Quem mais se suicida é a classe artística, após ver sua carreira declinar e cair no ostracismo; os políticos, quando fracassam no seu maquiavelismo megalomaníaco; e os psicanalistas, ao não darem conta de interpretar o mundo dos sonhos de tamanhos personagens e ratearem na sexualidade de Freud.
Capucine, de “A pantera cor-de-rosa”, diante do rareamento de atuações tornou-se reclusa e deprimida; Pagu, a grande musa modernista do Movimento Antropofágico, não agüentou o rojão do vanguardismo e atirou contra si mesma por duas vezes e não morreu; Violeta Parra, conhecida por “Gracias a la vida”, se antecipou à repressão sanguinária que se abateria sobre a América Latina sob ditaduras militares; apesar da fama e fortuna, a cantora Dalida suicidou-se desiludida com o mesmo fim de seus três maridos; um deles foi Luigi Tenco que, ao não se sagrar vencedor no Festival da Canção de San Remo com “Ciao, amore, ciao”, saiu de cena antes que a música virasse sucesso no mundo inteiro.
O esporte favorito da mexicana Lupe Vélez era passar na cara todos os atores com quem trabalhava, chegando a se casar até com o Tarzan Johnny Weissmuller. Aos 36 anos, grávida de seu último amante, planejou um suicídio melodramático com gardênias e velas em profusão, vestida de lamê, depois de cear com as amigas. A combinação da comida picante com 75 comprimidos de Seconal levou-a a se aliviar esbaforida, escorregando e caindo de cabeça na privada. Tanto glamour para uma morte inglória.

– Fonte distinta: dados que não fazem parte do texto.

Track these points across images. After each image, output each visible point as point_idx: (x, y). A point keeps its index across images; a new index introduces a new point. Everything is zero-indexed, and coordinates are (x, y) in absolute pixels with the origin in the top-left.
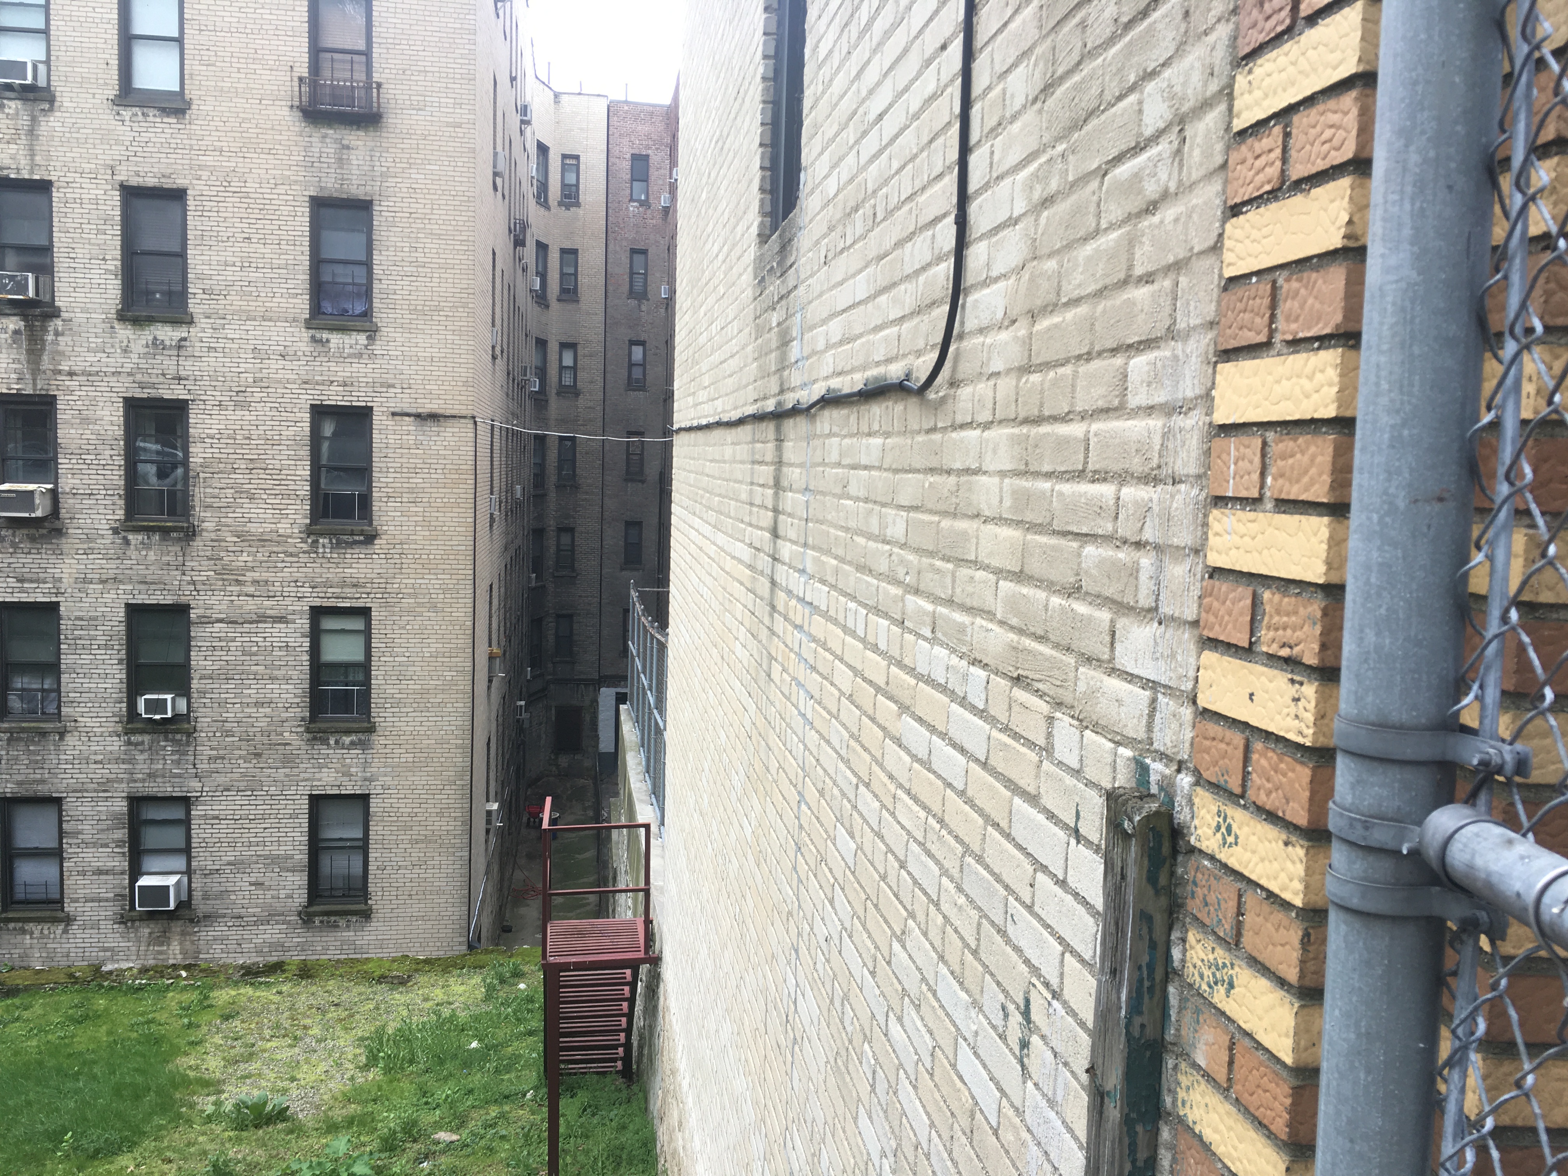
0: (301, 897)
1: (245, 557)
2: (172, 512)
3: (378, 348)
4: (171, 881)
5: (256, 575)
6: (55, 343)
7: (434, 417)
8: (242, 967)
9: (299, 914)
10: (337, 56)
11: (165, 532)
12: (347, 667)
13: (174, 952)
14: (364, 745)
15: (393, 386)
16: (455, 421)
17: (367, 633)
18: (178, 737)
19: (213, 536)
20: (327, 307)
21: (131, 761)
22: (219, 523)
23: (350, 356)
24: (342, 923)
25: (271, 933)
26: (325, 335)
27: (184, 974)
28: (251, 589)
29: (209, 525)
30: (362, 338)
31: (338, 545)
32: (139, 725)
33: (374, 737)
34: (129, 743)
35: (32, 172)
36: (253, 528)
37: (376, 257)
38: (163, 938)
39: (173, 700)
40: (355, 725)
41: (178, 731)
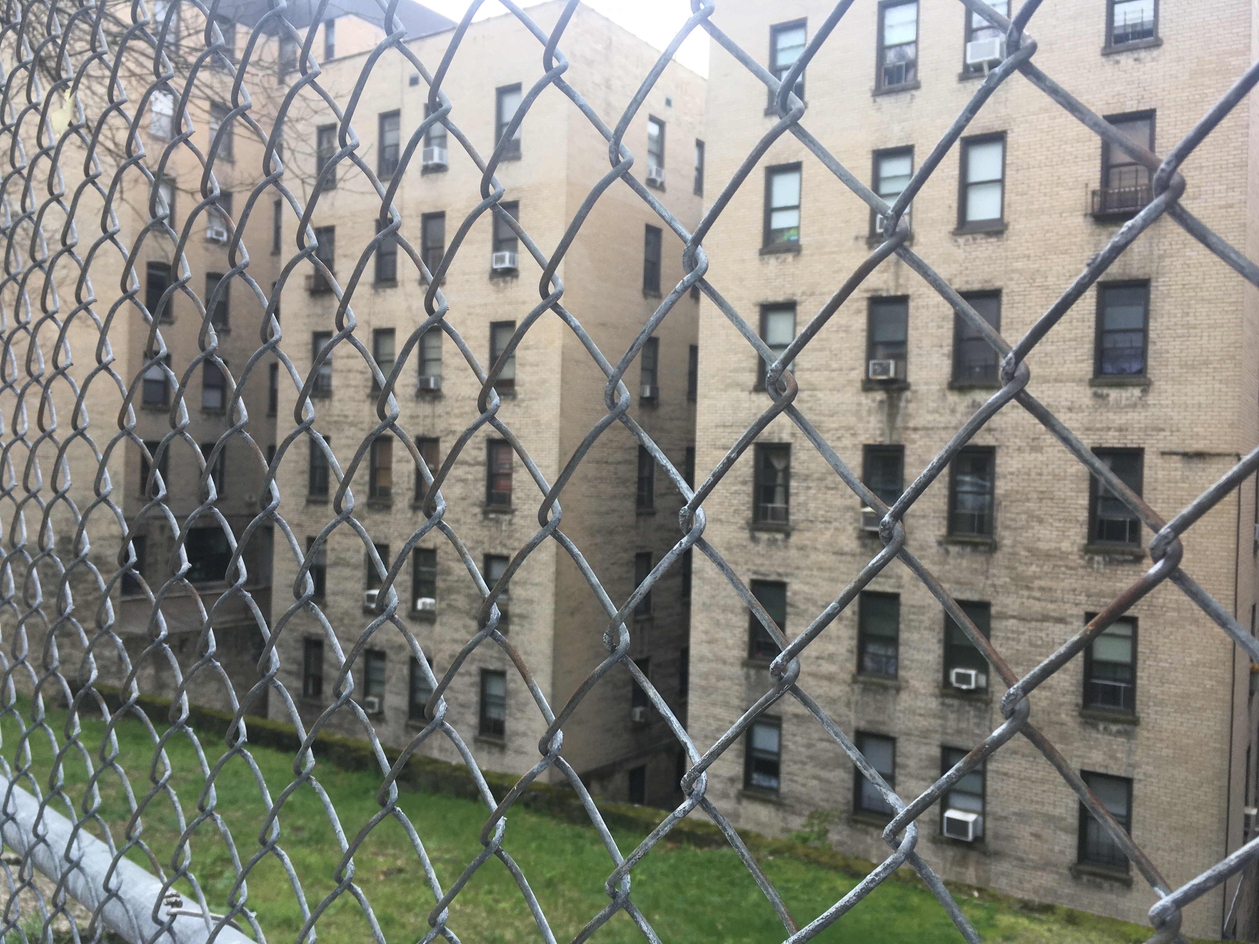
0: (1071, 855)
1: (1034, 568)
2: (981, 531)
3: (1151, 399)
4: (971, 818)
5: (1042, 583)
6: (906, 408)
7: (1200, 455)
8: (1021, 901)
9: (1070, 869)
10: (1124, 169)
11: (975, 546)
12: (1114, 666)
13: (970, 875)
14: (1129, 735)
15: (1163, 430)
16: (1221, 459)
17: (1134, 639)
18: (979, 705)
19: (1010, 550)
20: (1108, 368)
21: (944, 718)
22: (1015, 541)
23: (1127, 406)
24: (1106, 885)
25: (1046, 879)
26: (1105, 391)
27: (976, 894)
28: (1037, 594)
29: (1007, 542)
30: (1137, 392)
31: (1110, 562)
32: (951, 692)
33: (1138, 729)
34: (943, 704)
35: (896, 290)
36: (1042, 546)
37: (1152, 324)
38: (962, 862)
39: (976, 676)
40: (1122, 717)
41: (979, 700)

Na carreira de grandes artistas a memória procura primeiro os momentos de glória e aplausos. Embaixo do tapete proliferam tropeços, fracassos e rejeições, que praticamente desaparecem ante o brilho que a obra ganha na posteridade. Acreditando-se um autor frustrado, John Kennedy Toole matou-se aos 32 anos por não conseguir publicar “A Confederacy of Dunces”, a história de um intelectual gordo e desajeitado que tem empregos ruins e namoros complicados enquanto mora com a excêntrica mãe. Provavelmente inspirada na sua mãe, que convenceu a Universidade de Louisiana a publicá-lo doze anos depois. O livro ganhou o Prêmio Pulitzer, foi traduzido para dez idiomas e vai virar filme.

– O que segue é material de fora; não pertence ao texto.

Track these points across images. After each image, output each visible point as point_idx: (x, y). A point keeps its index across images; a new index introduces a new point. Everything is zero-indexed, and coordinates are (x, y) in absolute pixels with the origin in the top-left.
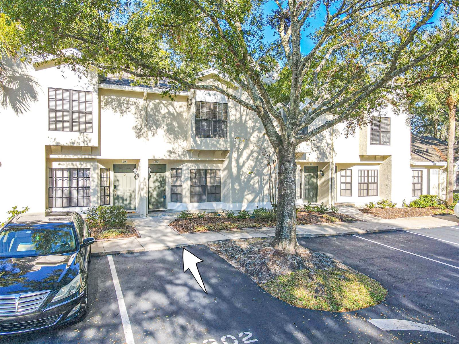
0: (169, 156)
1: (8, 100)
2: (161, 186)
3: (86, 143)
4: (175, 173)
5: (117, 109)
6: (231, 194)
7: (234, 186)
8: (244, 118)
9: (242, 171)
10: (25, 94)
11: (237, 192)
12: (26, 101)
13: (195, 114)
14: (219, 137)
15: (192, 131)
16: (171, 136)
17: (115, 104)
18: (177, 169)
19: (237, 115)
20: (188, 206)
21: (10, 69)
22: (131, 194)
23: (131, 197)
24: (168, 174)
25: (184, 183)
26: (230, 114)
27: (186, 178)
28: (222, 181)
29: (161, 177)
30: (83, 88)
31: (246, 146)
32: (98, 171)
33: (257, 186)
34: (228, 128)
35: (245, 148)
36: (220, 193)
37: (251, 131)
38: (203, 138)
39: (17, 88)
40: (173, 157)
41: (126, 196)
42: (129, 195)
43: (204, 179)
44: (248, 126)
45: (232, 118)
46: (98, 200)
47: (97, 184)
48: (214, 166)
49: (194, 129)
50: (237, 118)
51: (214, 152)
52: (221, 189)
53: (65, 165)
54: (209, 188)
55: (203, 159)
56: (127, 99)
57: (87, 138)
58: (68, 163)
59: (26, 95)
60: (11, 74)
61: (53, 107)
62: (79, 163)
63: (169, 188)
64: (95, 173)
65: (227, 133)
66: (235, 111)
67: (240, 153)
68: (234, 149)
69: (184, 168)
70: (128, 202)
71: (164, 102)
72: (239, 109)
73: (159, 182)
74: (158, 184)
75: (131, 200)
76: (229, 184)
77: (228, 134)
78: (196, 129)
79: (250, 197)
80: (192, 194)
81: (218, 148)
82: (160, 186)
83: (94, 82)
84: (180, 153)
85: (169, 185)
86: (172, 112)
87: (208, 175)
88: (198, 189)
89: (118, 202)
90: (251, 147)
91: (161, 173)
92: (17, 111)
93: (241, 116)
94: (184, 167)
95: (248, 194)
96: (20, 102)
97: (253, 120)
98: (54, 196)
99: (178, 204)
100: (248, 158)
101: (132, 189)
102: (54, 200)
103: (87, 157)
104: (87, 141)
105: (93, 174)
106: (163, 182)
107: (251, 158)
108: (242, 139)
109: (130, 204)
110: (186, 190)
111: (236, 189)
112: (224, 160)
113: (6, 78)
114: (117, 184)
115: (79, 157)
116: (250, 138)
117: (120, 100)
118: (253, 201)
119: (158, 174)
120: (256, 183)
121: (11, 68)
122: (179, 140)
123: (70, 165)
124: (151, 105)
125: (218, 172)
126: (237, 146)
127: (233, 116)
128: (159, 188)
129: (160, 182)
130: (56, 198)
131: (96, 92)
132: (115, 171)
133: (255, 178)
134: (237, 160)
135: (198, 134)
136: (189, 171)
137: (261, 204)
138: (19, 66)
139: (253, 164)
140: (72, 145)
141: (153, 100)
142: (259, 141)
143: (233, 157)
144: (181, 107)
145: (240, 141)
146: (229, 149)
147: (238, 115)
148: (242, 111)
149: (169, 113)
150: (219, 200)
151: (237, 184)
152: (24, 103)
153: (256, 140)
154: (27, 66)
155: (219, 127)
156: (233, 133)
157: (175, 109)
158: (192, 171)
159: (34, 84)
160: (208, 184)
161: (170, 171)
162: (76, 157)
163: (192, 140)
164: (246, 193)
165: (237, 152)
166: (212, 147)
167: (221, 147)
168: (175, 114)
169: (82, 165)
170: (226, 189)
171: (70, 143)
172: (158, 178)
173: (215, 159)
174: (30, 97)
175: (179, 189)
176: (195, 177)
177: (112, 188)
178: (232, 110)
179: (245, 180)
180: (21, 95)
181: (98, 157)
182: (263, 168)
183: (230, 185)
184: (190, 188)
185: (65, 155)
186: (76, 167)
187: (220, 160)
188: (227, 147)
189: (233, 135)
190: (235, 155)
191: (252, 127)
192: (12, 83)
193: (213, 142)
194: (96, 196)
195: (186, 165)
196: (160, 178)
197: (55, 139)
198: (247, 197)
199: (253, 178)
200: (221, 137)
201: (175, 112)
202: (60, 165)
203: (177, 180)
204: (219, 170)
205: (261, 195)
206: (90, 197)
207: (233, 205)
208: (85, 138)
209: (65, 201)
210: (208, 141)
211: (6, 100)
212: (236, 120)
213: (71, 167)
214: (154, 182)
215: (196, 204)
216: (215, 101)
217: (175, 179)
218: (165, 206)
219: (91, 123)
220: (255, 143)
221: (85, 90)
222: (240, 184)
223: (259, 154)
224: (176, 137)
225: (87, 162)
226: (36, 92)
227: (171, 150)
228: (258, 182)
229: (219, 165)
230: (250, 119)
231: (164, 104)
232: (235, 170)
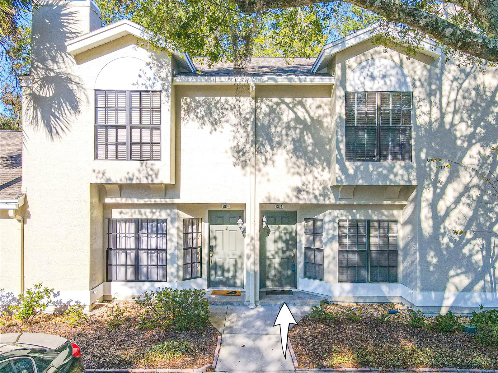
0: (297, 197)
1: (39, 115)
2: (288, 249)
3: (150, 178)
4: (312, 228)
5: (206, 119)
6: (418, 274)
7: (426, 257)
8: (448, 119)
9: (445, 228)
10: (62, 103)
11: (432, 268)
12: (64, 115)
13: (344, 117)
14: (393, 159)
15: (339, 149)
16: (300, 161)
17: (201, 111)
18: (315, 220)
19: (432, 113)
20: (333, 289)
21: (41, 66)
22: (236, 261)
23: (236, 265)
24: (299, 228)
25: (326, 245)
26: (418, 112)
27: (330, 236)
28: (401, 244)
29: (287, 232)
30: (146, 87)
31: (453, 176)
32: (179, 224)
33: (478, 257)
34: (413, 142)
35: (450, 180)
36: (397, 266)
37: (465, 145)
38: (359, 164)
39: (51, 95)
40: (305, 199)
41: (228, 264)
42: (233, 262)
43: (365, 240)
44: (458, 134)
45: (422, 120)
46: (178, 271)
47: (176, 245)
48: (386, 214)
49: (342, 146)
50: (433, 120)
51: (384, 188)
52: (400, 258)
53: (129, 214)
54: (374, 255)
55: (363, 202)
56: (223, 100)
57: (151, 170)
58: (133, 210)
59: (64, 105)
60: (43, 73)
61: (101, 121)
62: (149, 210)
63: (301, 253)
64: (173, 227)
65: (410, 151)
66: (428, 105)
67: (438, 191)
68: (426, 183)
69: (327, 219)
70: (231, 274)
71: (288, 100)
72: (438, 102)
73: (284, 242)
74: (281, 245)
75: (236, 271)
76: (415, 252)
77: (413, 153)
78: (347, 145)
79: (464, 281)
80: (342, 267)
81: (391, 181)
82: (285, 249)
83: (163, 75)
84: (317, 193)
85: (301, 248)
86: (302, 118)
87: (373, 232)
88: (354, 258)
89: (216, 273)
90: (465, 178)
91: (287, 226)
92: (51, 132)
93: (443, 115)
94: (327, 216)
95: (458, 275)
96: (55, 117)
97: (469, 122)
98: (114, 262)
99: (316, 282)
100: (457, 201)
101: (238, 253)
102: (114, 268)
103: (158, 200)
104: (151, 176)
105: (170, 229)
106: (290, 242)
107: (464, 199)
108: (445, 163)
109: (234, 277)
110: (330, 258)
111: (429, 263)
112: (405, 202)
113: (37, 80)
114: (213, 243)
115: (147, 200)
116: (462, 158)
117: (210, 104)
118: (469, 289)
119: (282, 227)
120: (477, 252)
121: (43, 64)
122: (314, 169)
123: (135, 214)
124: (264, 108)
125: (394, 227)
126: (433, 177)
127: (423, 116)
128: (284, 252)
129: (286, 242)
130: (117, 265)
131: (167, 90)
132: (211, 222)
133: (473, 242)
134: (433, 206)
135: (351, 157)
136: (336, 225)
137: (489, 295)
138: (54, 60)
139: (469, 213)
140: (129, 182)
141: (267, 97)
142: (483, 165)
143: (423, 199)
144: (319, 107)
145: (440, 168)
146: (414, 183)
147: (436, 114)
148: (444, 105)
149: (297, 119)
150: (395, 280)
151: (432, 253)
152: (61, 118)
153: (477, 162)
154: (66, 59)
155: (393, 141)
156: (425, 150)
157: (307, 112)
158: (341, 224)
159: (75, 87)
160: (373, 249)
161: (303, 223)
162: (142, 201)
163: (337, 166)
164: (452, 273)
165: (432, 189)
166: (377, 180)
167: (398, 178)
168: (309, 120)
169: (153, 213)
170: (409, 260)
171: (126, 179)
172: (283, 235)
173: (385, 202)
174: (69, 108)
175: (319, 256)
176: (346, 236)
177: (205, 250)
178: (421, 103)
179: (452, 245)
180: (56, 106)
181: (176, 201)
182: (494, 220)
183: (418, 254)
184: (336, 255)
185: (126, 198)
186: (144, 217)
187: (397, 203)
188: (412, 178)
189: (423, 156)
190: (428, 194)
191: (466, 136)
192: (45, 87)
193: (380, 170)
194: (175, 265)
195: (330, 213)
196: (285, 234)
197: (103, 174)
198: (456, 280)
199: (468, 241)
200: (398, 159)
201: (307, 117)
202: (122, 215)
203: (315, 239)
204: (396, 222)
205: (488, 278)
206: (166, 265)
207: (423, 296)
208: (149, 170)
209: (130, 271)
210: (371, 169)
211: (37, 115)
212: (430, 123)
213: (139, 217)
214: (275, 241)
215: (347, 286)
216: (385, 90)
217: (311, 238)
218: (294, 283)
219: (159, 144)
220: (473, 170)
221: (149, 89)
222: (439, 253)
223: (484, 192)
224: (310, 163)
225: (161, 209)
226: (78, 100)
227: (300, 185)
228: (482, 250)
229: (395, 212)
230: (462, 120)
231: (287, 105)
232: (427, 226)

Sócrates fazia com que as pessoas conhecessem a si próprias, induzindo-as a observar suas próprias contradições na perseguição da verdade, com ironia. Não deu outra, tachado de subversivo e corruptor da juventude, foi condenado ao suicídio, no que o fez com a maior dignidade. Nem assim os gregos se livraram do segundo atentado contra a filosofia – com cicuta, era moda. Vingaram-se de Aristóteles, o preceptor de Alexander, o Grande, que retribuiu ao mestre financiando a Escola Peripatética – lecionava filosofia passeando. Válido para a democracia ateniense como para o império romano. Caio Petrônio, autor de “Satyricon”, caiu em desgraça com Nero e foi convidado a cortar os pulsos, no que o fez dentro de uma banheira contando histórias aos amigos até morrer.

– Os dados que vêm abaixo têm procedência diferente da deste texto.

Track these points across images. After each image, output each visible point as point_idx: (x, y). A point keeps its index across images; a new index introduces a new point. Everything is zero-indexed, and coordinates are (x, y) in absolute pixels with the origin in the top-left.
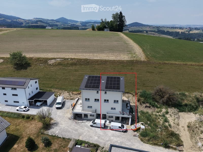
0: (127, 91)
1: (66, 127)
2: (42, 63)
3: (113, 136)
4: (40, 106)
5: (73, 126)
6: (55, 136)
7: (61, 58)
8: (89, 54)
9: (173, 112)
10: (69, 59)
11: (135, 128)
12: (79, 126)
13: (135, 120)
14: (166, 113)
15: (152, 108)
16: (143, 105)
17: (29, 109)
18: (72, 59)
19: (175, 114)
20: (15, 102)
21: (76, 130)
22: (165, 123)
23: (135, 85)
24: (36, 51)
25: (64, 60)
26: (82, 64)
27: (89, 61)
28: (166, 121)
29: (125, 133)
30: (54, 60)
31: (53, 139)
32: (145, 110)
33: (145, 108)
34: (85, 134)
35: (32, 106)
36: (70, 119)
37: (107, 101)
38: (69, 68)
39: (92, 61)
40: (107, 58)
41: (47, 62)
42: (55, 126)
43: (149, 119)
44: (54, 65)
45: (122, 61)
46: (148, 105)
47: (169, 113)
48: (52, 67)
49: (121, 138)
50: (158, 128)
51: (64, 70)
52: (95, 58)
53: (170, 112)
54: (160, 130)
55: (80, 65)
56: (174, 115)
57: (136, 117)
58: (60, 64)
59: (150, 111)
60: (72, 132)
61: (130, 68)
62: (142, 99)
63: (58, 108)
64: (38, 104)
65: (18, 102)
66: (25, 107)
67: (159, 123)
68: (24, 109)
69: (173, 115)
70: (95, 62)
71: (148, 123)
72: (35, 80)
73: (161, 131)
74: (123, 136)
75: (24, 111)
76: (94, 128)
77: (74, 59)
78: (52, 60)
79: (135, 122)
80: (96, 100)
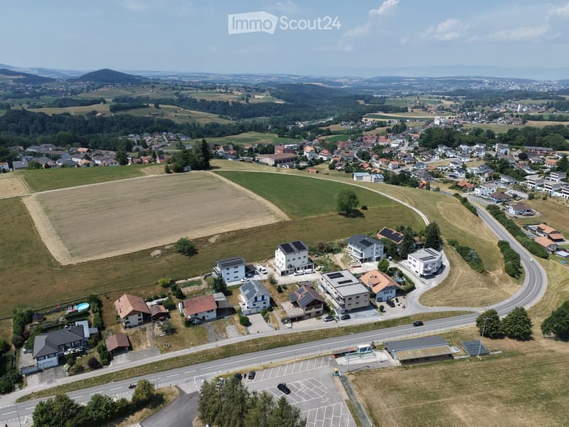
11: (318, 269)
15: (319, 256)
16: (313, 256)
18: (229, 232)
19: (333, 256)
28: (331, 261)
29: (315, 273)
32: (316, 259)
37: (299, 258)
38: (235, 243)
40: (257, 224)
43: (321, 263)
46: (316, 255)
53: (330, 256)
58: (223, 241)
59: (320, 258)
62: (312, 253)
67: (328, 263)
76: (299, 275)
79: (316, 266)
80: (294, 259)
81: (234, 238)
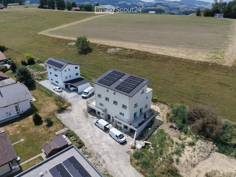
0: (165, 101)
1: (74, 117)
2: (102, 51)
3: (105, 142)
4: (72, 91)
5: (81, 118)
6: (60, 120)
7: (121, 48)
8: (155, 47)
9: (200, 147)
10: (129, 50)
11: (134, 145)
12: (85, 120)
13: (144, 136)
14: (190, 144)
15: (177, 131)
16: (169, 122)
17: (63, 90)
18: (131, 50)
19: (203, 150)
20: (56, 82)
21: (79, 122)
22: (175, 155)
23: (183, 96)
24: (105, 38)
25: (124, 50)
26: (139, 58)
27: (149, 55)
29: (121, 145)
30: (114, 49)
31: (56, 122)
32: (168, 131)
33: (169, 128)
34: (83, 129)
35: (66, 89)
36: (84, 111)
37: (116, 103)
38: (123, 60)
39: (152, 56)
41: (107, 50)
42: (68, 112)
44: (110, 55)
45: (192, 61)
46: (174, 125)
47: (195, 147)
48: (108, 56)
49: (111, 148)
50: (161, 157)
51: (117, 61)
52: (159, 53)
53: (198, 145)
54: (161, 160)
55: (136, 58)
56: (201, 151)
57: (149, 134)
58: (116, 54)
60: (75, 123)
61: (197, 72)
63: (83, 98)
64: (72, 89)
65: (58, 82)
66: (59, 89)
67: (167, 152)
68: (58, 90)
69: (199, 150)
70: (155, 57)
71: (156, 145)
72: (76, 66)
73: (163, 162)
74: (115, 147)
75: (57, 91)
76: (97, 127)
77: (134, 50)
78: (112, 49)
79: (142, 139)
80: (106, 98)
81: (130, 56)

O que importa não é vivermos ou morrermos, mas sim o que criamos, por mais breve que seja. Palavras de Spartacus, quando lutou por um mundo sem escravidão, que só viria a ser abolida dois mil anos depois. Na época, achavam que morreu em vão, mais um escravo a cair no esquecimento. Mas ele tornou-se lenda e perdurou, continuando a viver através do boca-a-boca de outros escravos e de quem se sentia ameaçado com a perda de privilégios. Spartacus propunha a união de homens considerados animais, filhos de rameiras e desprovidos de alma, contra o opressor. Ser como o inimigo é ser vencido por ele, a bandeira de sua utopia.
Acredita-se que os espíritos superiores procedem, nas suas revelações, com uma extrema sabedoria. Não abordam as grandes questões da doutrina senão gradualmente, à medida que a inteligência está apta a compreender verdades em uma ordem mais elevada. É por isso que, desde o princípio, eles não esclareceram tudo, e não disseram tudo ainda hoje, não cedendo jamais à impaciência de pessoas apressadas que querem colher os frutos antes de amadurecidos.